◆ PROVIDED TEXT
Doug Benson’s film “Super High Me” made history in April, setting the record for widest opening for a documentary. Chris Hyams, mastermind of the company behind the grassroots screening program for the film, B-Side, talks with Film Threat about the challenges of today’s film distribution market, finding “undiscovered” films and the audience as exhibitor…
First off, Chris, you’re related to Peter Hyams, correct? The director of one of my favorite, underrated gems “The Star Chamber” (convinced this will be re-made sometime soon… and saw on IMDB that it is)? What was it like growing up in such a filmmaking-friendly environment?
Yes, Peter Hyams is my father, and it was an incredible experience growing up on movie lots. At an early age, I was convinced that I would follow in my father’s footsteps, as my younger brother has. However, at the beginning of my professional career in the business, I began to understand the economics of the industry and the challenges now facing filmmakers. At the same time, I saw how many great independent films were being made and not getting exposure beyond the festival market. All this led me to create B-Side.
Have you entertained the idea of making, or perhaps already have made, some of your own films?
Absolutely. I have a closet full of old Super 8s. While filmmaking was a longtime dream of mine, I’ve pursed some very cool opportunities that ultimately led me back to B-Side, my goal of creating a way for great “undiscovered” films to get exposure to audiences.
My knowledge of B-Side, for quite some time, has been seeing the logo associated with a number of film festival websites. Can you fill myself, and the audience, in on what B-Side does?
B-Side is an entertainment technology company– we capture audience opinions at festivals around the world to discover the hidden gems from the tens of thousands of films produced each year, and we develop alternative programs to market and deliver films to viewers around the world.
We run the web sites for more than 150 festivals, so we have a direct link to the millions of festival attendees, providing us with the world’s largest film focus group. Amazingly, no one has ever truly polled, on a large scale, festival audiences on which films they liked. Of course, this information is highly valuable.
We have also developed alternate marketing initiatives, such as our grassroots screening program, that enables films to generate the same amount of buzz as through a theatrical release in order to prime the pump for the ancillary services, where the money is made today in film. Based on our relationships that we have with festivals, they represent a fantastic channel for grassroots screenings and other programs.
Our grassroots screening program is a technology-powered exhibition service for film distributors that delivers a non-traditional theatrical run by motivating audience members to become exhibitors
How did B-Side come about? What was the impetus behind the creation of the company?

◆ DATA TO EXAMINE
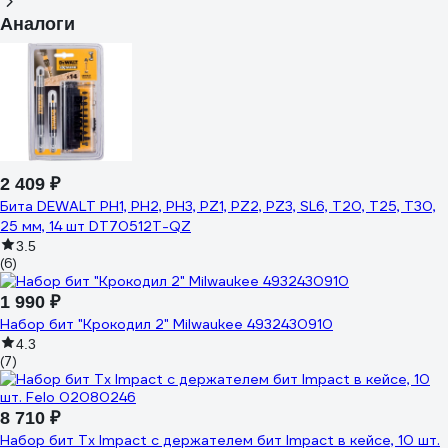
Аналоги
2 409 ₽
Бита DEWALT PH1, PH2, PH3, PZ1, PZ2, PZ3, SL6, T20, T25, T30,
25 мм, 14 шт DT70512T-QZ
3.5
(6)
1 990 ₽
Набор бит "Крокодил 2" Milwaukee 4932430910
4.3
(7)
8 710 ₽
Набор бит Tx Impact с держателем бит Impact в кейсе, 10 шт.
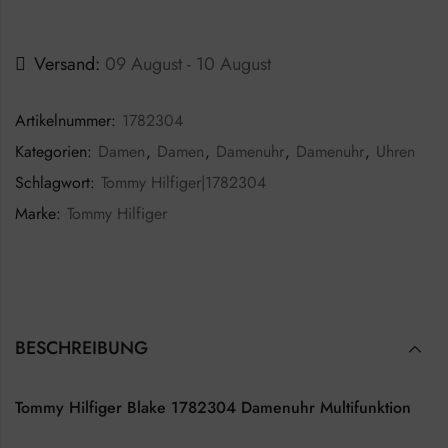
Versand:
09 August - 10 August
Artikelnummer:
1782304
Kategorien:
Damen
,
Damen
,
Damenuhr
,
Damenuhr
,
Uhren
Schlagwort:
Tommy Hilfiger|1782304
Marke:
Tommy Hilfiger
BESCHREIBUNG
Tommy Hilfiger Blake 1782304 Damenuhr Multifunktion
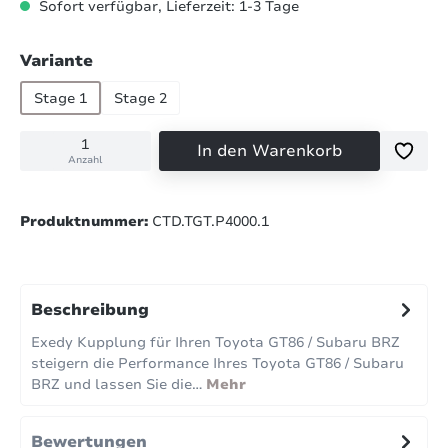
Sofort verfügbar, Lieferzeit: 1-3 Tage
auswählen
Variante
Stage 1
Stage 2
In den Warenkorb
Anzahl
Produktnummer:
CTD.TGT.P4000.1
Beschreibung
Exedy Kupplung für Ihren Toyota GT86 / Subaru BRZ
steigern die Performance Ihres Toyota GT86 / Subaru
BRZ und lassen Sie die…
Mehr
Bewertungen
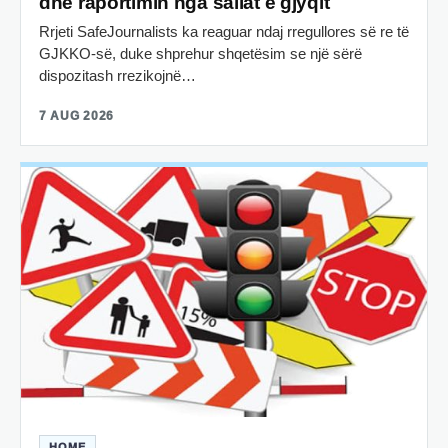
dhe raportimin nga sallat e gjyqit
Rrjeti SafeJournalists ka reaguar ndaj rregullores së re të
GJKKO-së, duke shprehur shqetësim se një sërë
dispozitash rrezikojnë…
7 AUG 2026
HOME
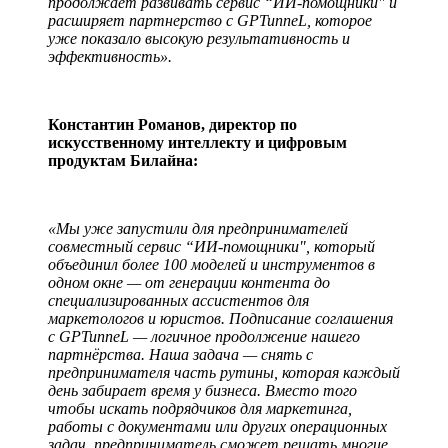
продолжает развивать сервис “ИИ-помощники" и
расширяет партнерство с GPTunneL, которое
уже показало высокую результативность и
эффективность».
Константин Романов, директор по
искусственному интеллекту и цифровым
продуктам Билайна:
«Мы уже запустили для предпринимателей
совместный сервис “ИИ-помощники", который
объединил более 100 моделей и инструментов в
одном окне — от генерации контента до
специализированных ассистентов для
маркетологов и юристов. Подписание соглашения
с GPTunneL — логичное продолжение нашего
партнёрства. Наша задача — снять с
предпринимателя часть рутины, которая каждый
день забирает время у бизнеса. Вместо того
чтобы искать подрядчиков для маркетинга,
работы с документами или других операционных
задач, предприниматель сможет решать многие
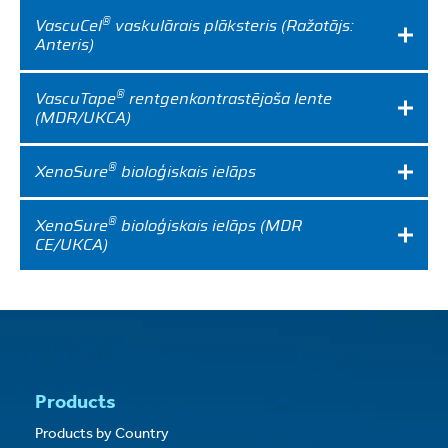
®
VascuCel
vaskulārais plāksteris (Ražotājs:
Anteris)
®
VascuTape
rentgenkontrastējoša lente
(MDR/UKCA)
®
XenoSure
bioloģiskais ielāps
®
XenoSure
bioloģiskais ielāps (MDR
CE/UKCA)
Products
Products by Country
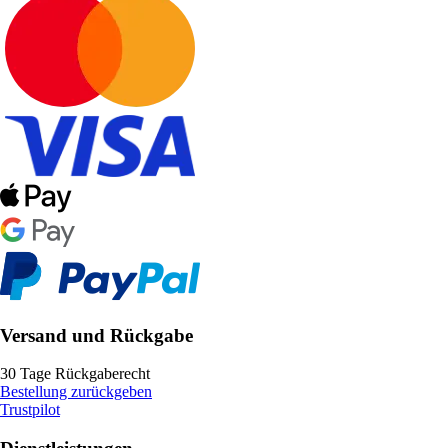
Versand und Rückgabe
30 Tage Rückgaberecht
Bestellung zurückgeben
Trustpilot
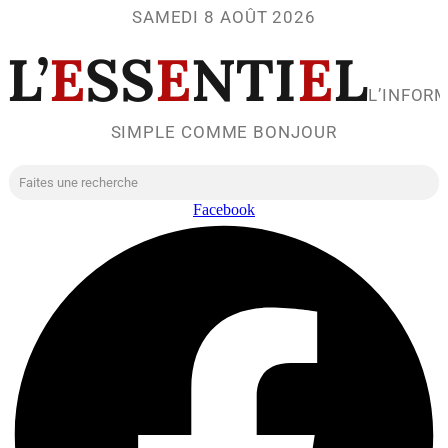
SAMEDI 8 AOÛT 2026
L’
E
SS
E
NTI
E
L
L’INFOR
SIMPLE COMME BONJOUR
Facebook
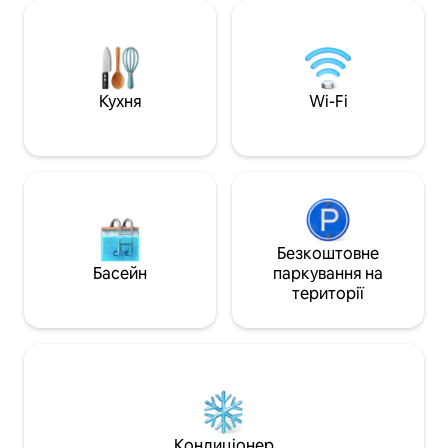
гамаком, підвісна
вид на гори та гре
яких — люкс, пов
кухня, інтегрован
легкий доступ, м
Кухня
Wi-Fi
Безкоштовне
Басейн
паркування на
території
Кондиціонер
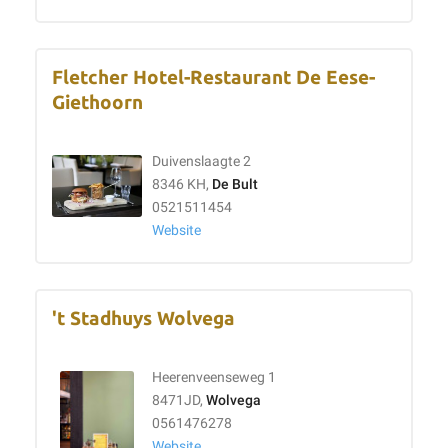
Fletcher Hotel-Restaurant De Eese-
Giethoorn
Duivenslaagte 2
8346 KH,
De Bult
0521511454
Website
't Stadhuys Wolvega
Heerenveenseweg 1
8471JD,
Wolvega
0561476278
Website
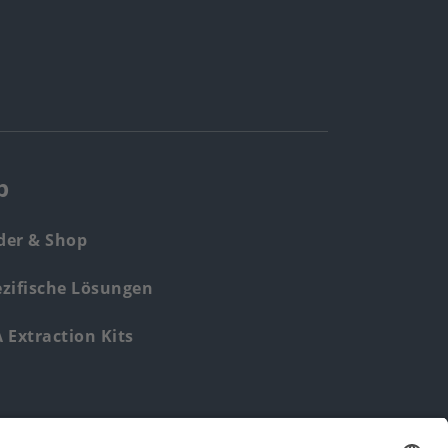
p
der & Shop
zifische Lösungen
Extraction Kits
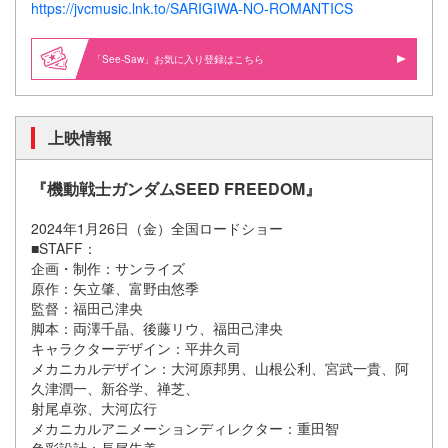
https://jvcmusic.lnk.to/SARIGIWA-NO-ROMANTICS
「See-Saw」お気に入り登録はこちら
上映情報
『機動戦士ガンダムSEED FREEDOM』
2024年1月26日（金）全国ロードショー
■STAFF：
企画・制作：サンライズ
原作：矢立肇、富野由悠季
監督：福田己津央
脚本：両澤千晶、後藤リウ、福田己津央
キャラクターデザイン：平井久司
メカニカルデザイン：大河原邦男、山根公利、宮武一貴、阿
久津潤一、新谷学、禅芝、
射尾卓弥、大河広行
メカニカルアニメーションディレクター：重田智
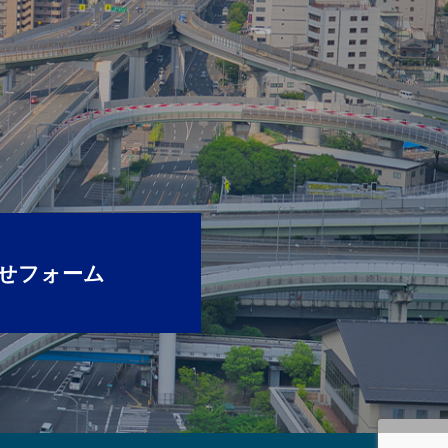
せフォーム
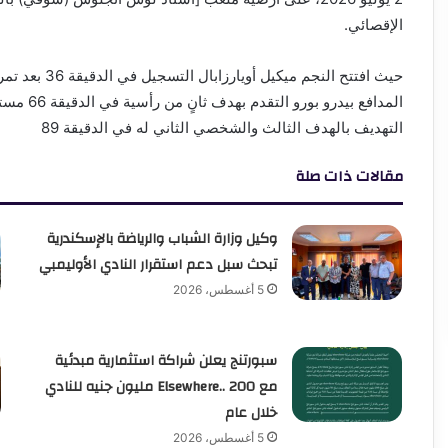
الإقصائي.
حيث افتتح النج
المدافع بي
التهديف بالهدف الثالث والشخصي الثاني له في الدقيقة 89
مقالات ذات صلة
وكيل وزارة الشباب والرياضة بالإسكندرية
تبحث سبل دعم استقرار النادي الأوليمبي
5 أغسطس، 2026
سبورتنج يعلن شراكة استثمارية مبدئية
مع Elsewhere.. 200 مليون جنيه للنادي
خلال عام
5 أغسطس، 2026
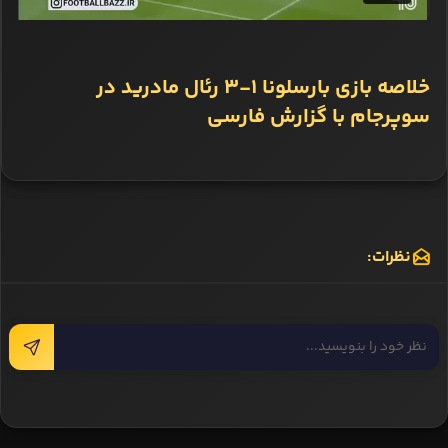
خلاصه بازی بارسلونا 1-3 رئال مادرید در
سوپرجام با گزارش فارسی
نظرات:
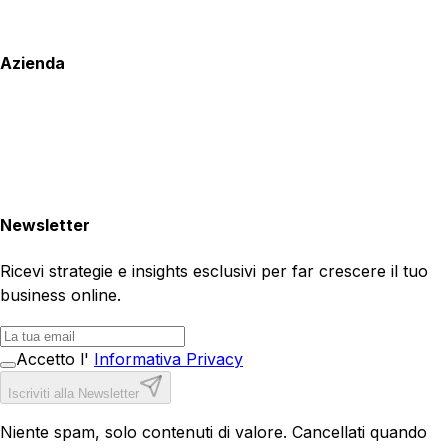
Azienda
Newsletter
Ricevi strategie e insights esclusivi per far crescere il tuo
business online.
Accetto l'
Informativa Privacy
Iscriviti alla Newsletter
Niente spam, solo contenuti di valore. Cancellati quando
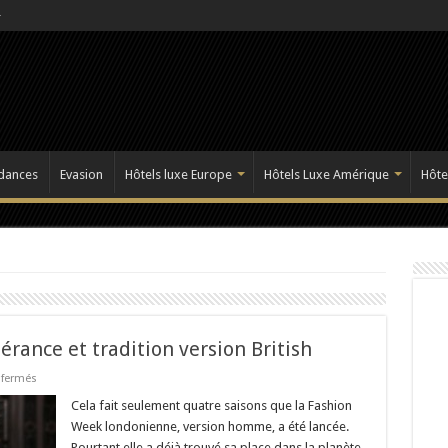
dances
Evasion
Hôtels luxe Europe
Hôtels Luxe Amérique
Hôte
rance et tradition version British
sur
fermés
London
Fashion
Cela fait seulement quatre saisons que la Fashion
Week:
Week londonienne, version homme, a été lancée.
exubérance
et
Pourtant elle a déjà trouvé sa place dans la planète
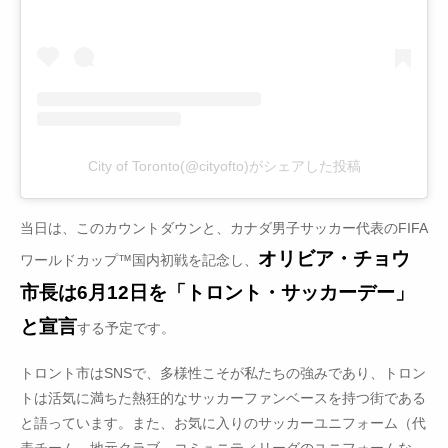
City of Toronto(@cityofto)がシェアした投稿
当日は、このカウントダウンと、カナダ男子サッカー代表のFIFA
オリビア・チョウ
ワールドカップ™国内初戦を記念し、
市長は6月12日を「トロント・サッカーデー」
と宣言
する予定です。
トロント市はSNSで、多様性こそが私たちの強みであり、トロン
トは活気に満ちた熱狂的なサッカーファンベースを持つ街である
と語っています。また、お気に入りのサッカーユニフォーム（代
表チーム、地元クラブ、コミュニティリーグのユニフォームな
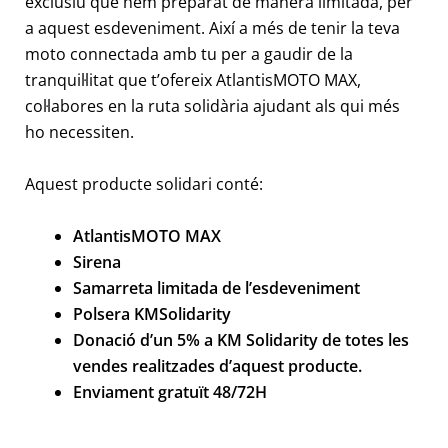
exclusiu que hem preparat de manera limitada, per
a aquest esdeveniment. Així a més de tenir la teva
moto connectada amb tu per a gaudir de la
tranquil·litat que t’ofereix AtlantisMOTO MAX,
col·labores en la ruta solidària ajudant als qui més
ho necessiten.
Aquest producte solidari conté:
AtlantisMOTO MAX
Sirena
Samarreta limitada de l’esdeveniment
Polsera KMSolidarity
Donació d’un 5% a KM Solidarity de totes les
vendes realitzades d’aquest producte.
Enviament gratuït 48/72H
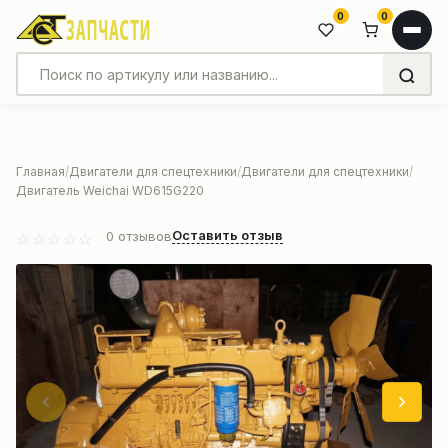
0
0
Главная
Двигатели для спецтехники
Двигатели для спецтехники
Двигатель Weichai WD615G220
Оставить отзыв
0
отзывов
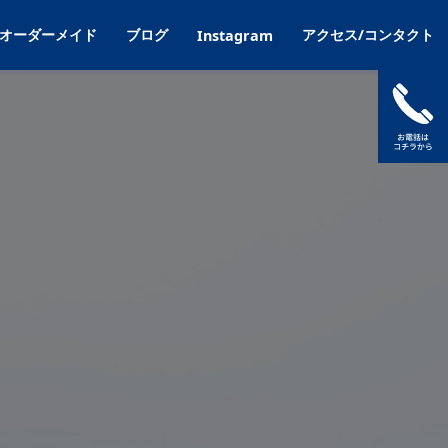
オーダーメイド
ブログ
アクセス/コンタクト
Instagram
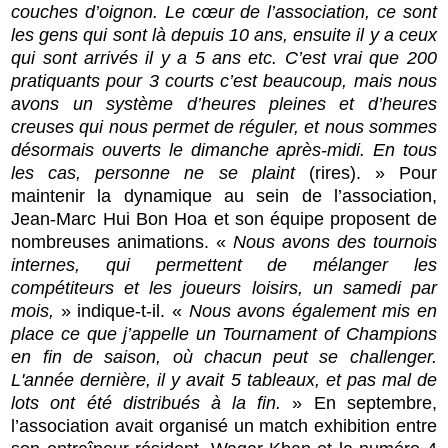
couches d’oignon. Le cœur de l’association, ce sont
les gens qui sont là depuis 10 ans, ensuite il y a ceux
qui sont arrivés il y a 5 ans etc. C’est vrai que 200
pratiquants pour 3 courts c’est beaucoup, mais nous
avons un système d’heures pleines et d’heures
creuses qui nous permet de réguler, et nous sommes
désormais ouverts le dimanche après-midi. En tous
les cas, personne ne se plaint
(rires). »
Pour
maintenir la dynamique au sein de l’association,
Jean-Marc Hui Bon Hoa et son équipe proposent de
nombreuses animations. «
Nous avons des tournois
internes, qui permettent de mélanger les
compétiteurs et les joueurs loisirs, un samedi par
mois,
» indique-t-il. «
Nous avons également mis en
place ce que j’appelle un Tournament of Champions
en fin de saison, où chacun peut se challenger.
L'année dernière, il y avait 5 tableaux, et pas mal de
lots ont été distribués à la fin.
» En septembre,
l’association avait organisé un match exhibition entre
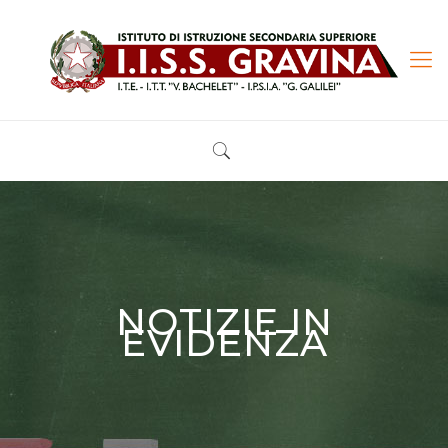
NOTIZIE IN
EVIDENZA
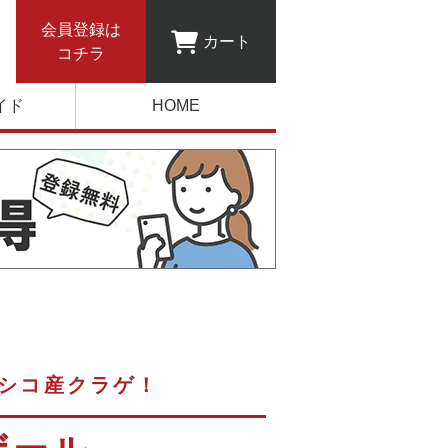
会員登録は
カート
コチラ
イド
HOME
シコ産クラゲ！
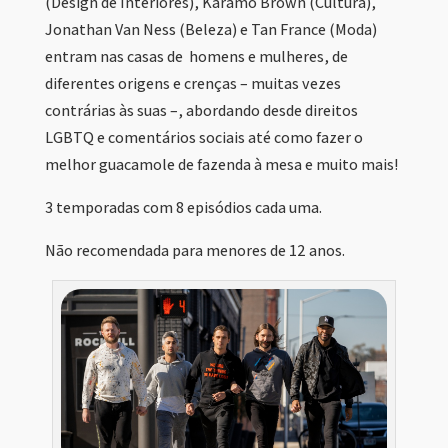
(Design de Interiores), Karamo Brown (Cultura),
Jonathan Van Ness (Beleza) e Tan France (Moda)
entram nas casas de homens e mulheres, de
diferentes origens e crenças – muitas vezes
contrárias às suas –, abordando desde direitos
LGBTQ e comentários sociais até como fazer o
melhor guacamole de fazenda à mesa e muito mais!
3 temporadas com 8 episódios cada uma.
Não recomendada para menores de 12 anos.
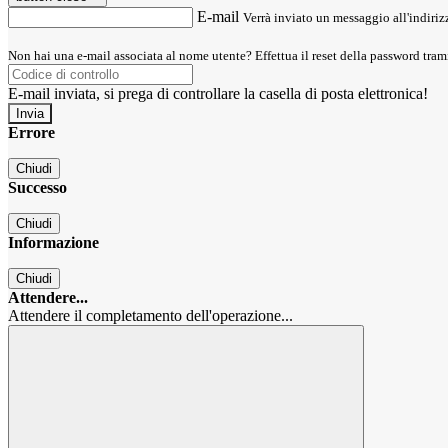
E-mail
Verrà inviato un messaggio all'indirizz
Non hai una e-mail associata al nome utente? Effettua il reset della password tram
E-mail inviata, si prega di controllare la casella di posta elettronica!
Errore
Chiudi
Successo
Chiudi
Informazione
Chiudi
Attendere...
Attendere il completamento dell'operazione...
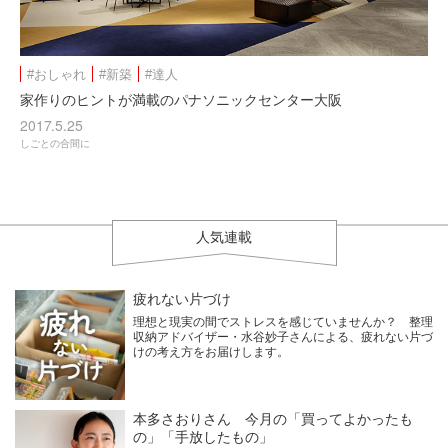
#おしゃれ
#新築
#達人
家作りのヒントが満載のパナソニックセンター大阪
2017.5.25
しごとの合間に
人気連載
疲れない片づけ
理想と現実の間でストレスを感じていませんか？ 整理
収納アドバイザー・水谷妙子さんによる、疲れない片づ
けの考え方をお届けします。
本多さおりさん 今月の「買ってよかったも
の」「手放したもの」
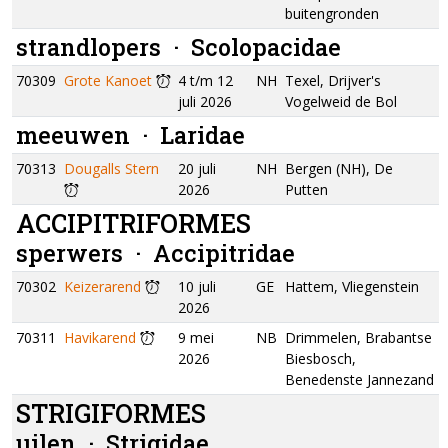
buitengronden
strandlopers ·
Scolopacidae
70309
Grote Kanoet
4 t/m 12
NH
Texel, Drijver's
juli 2026
Vogelweid de Bol
meeuwen ·
Laridae
70313
Dougalls Stern
20 juli
NH
Bergen (NH), De
2026
Putten
ACCIPITRIFORMES
sperwers ·
Accipitridae
70302
Keizerarend
10 juli
GE
Hattem, Vliegenstein
2026
70311
Havikarend
9 mei
NB
Drimmelen, Brabantse
2026
Biesbosch,
Benedenste Jannezand
STRIGIFORMES
uilen ·
Strigidae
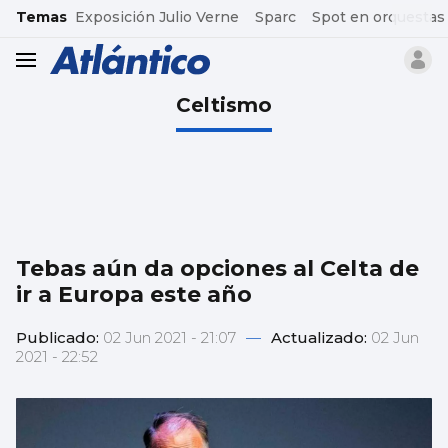
common.go-to-content
Temas
Exposición Julio Verne
Sparc
Spot en orquestas
header.menu.open
Celtismo
Tebas aún da opciones al Celta de
ir a Europa este año
Publicado:
02 Jun 2021 - 21:07
—
Actualizado:
02 Jun
2021 - 22:52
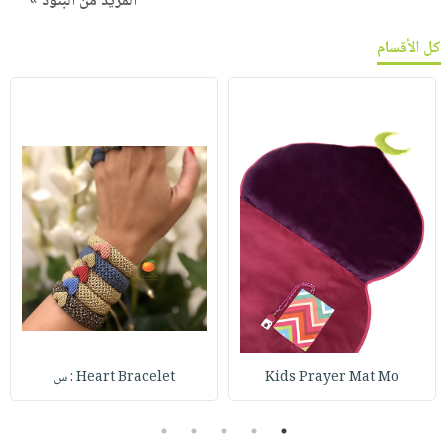
المزيد من البنود »
كل الأقسام
Kids Prayer Mat Mo
Heart Bracelet : س
5
4
3
2
1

◆ ABOUT THIS EXERCISE
Please turn the paragraph in the B-Side interview that begins "We run the web sites" into a short bulleted list that keeps its main facts.

◆ RESULT OF THE EXERCISE
- B-Side runs the websites for more than 150 festivals.
- This gives it a direct link to millions of festival attendees, making it the world's largest film focus group.
- No one had ever truly polled festival audiences on a large scale about which films they liked.
- That information is highly valuable.